Back in 1986, while living in California and attending a Young Single Adult congregation, I was assigned the lesson for the Monday Family Home Evening. For those who aren't Latter-day Saints, we of the faith put aside Monday nights (or other night if there's a work or other fixed commitment) to be with our families. In this case, with a bunch of young singles, we use the night to be with each other for an evening of a fairly brief lesson, food and socializing. This was done at the Bishop's home, and given that my humor has a somewhat twisted side, I decided to take a run at "Mister Rollins' Neighborhood". When word got out that I was going to be 'creative' with the lesson, people who normally didn't show up for this decided to come. What they had absolutely no idea of was the approach I was going to take.

Given that Mister Rogers was a childhood hero of sorts, I decided to both go easy on him, yet have some fun on this theme nonetheless. I assembled the props, zipper sweater, shoes and all. I even had Amy Hansen on the piano if memory serves and the lyrics down pat. She was the only one in on the gig. Poor Bishop Murray - he knew me well enough to expect the unexpected and that often scared him half to death.

Anyway, the night of the lesson came, and it went off without a hitch. The lesson matter was approached in a simplistic "Mister Rogers" fashion in order to break the ice before going into the substance of it, and that led to a discussion the group had going for over an hour, followed by a humorous yet equally simplistic "Mister Rogers" fashion style of close before adjourning to having some food. That evening had a record turnout and had been one of the best evenings we had in the nearly two years I lived there.

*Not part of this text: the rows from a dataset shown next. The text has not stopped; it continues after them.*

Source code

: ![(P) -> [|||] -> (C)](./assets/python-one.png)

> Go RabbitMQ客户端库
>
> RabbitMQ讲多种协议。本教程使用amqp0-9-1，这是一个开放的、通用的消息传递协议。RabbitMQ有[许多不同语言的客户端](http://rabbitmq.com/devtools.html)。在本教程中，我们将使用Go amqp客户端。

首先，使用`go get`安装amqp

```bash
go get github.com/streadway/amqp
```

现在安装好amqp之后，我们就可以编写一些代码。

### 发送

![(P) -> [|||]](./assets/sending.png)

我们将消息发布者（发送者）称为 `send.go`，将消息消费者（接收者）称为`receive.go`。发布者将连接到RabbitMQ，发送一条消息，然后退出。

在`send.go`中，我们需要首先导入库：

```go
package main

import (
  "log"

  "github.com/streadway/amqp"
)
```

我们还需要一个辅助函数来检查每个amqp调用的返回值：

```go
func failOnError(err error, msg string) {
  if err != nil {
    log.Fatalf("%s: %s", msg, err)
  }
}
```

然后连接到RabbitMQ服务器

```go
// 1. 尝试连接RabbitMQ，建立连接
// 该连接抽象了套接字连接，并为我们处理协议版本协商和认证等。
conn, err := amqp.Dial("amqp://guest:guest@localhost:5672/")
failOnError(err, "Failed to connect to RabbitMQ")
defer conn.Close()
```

And so it was throughout his life with Fred Rogers. He taught throughout it - both on his television series and in his ministry, with his concert pianist wife Joanne, their two sons and two grandsons at his side. In humor and out, he even came out of retirement to instruct parents to help them better explain 9-11 to their children when replays of the attacks were shown on the one-year anniversary of that fateful day.

Thinking of others throughout his life - such was the life and legacy of Fred Rogers. It reminds me of the first part of John 15:13, which states, "Greater love hath no man than this". Such a statement would be most appropriate as an epitaph for such a class act.

Fred now goes on to his heavenly reward for a life well lived in service to the Master - a life so lived through service to his fellowmen, with a special focus on children, often overlooked and sometimes forgotten in the blind and vain ambitions of men.

Take care, our kind and wonderful friend. May God tend you in His kind care and keeping until we meet again.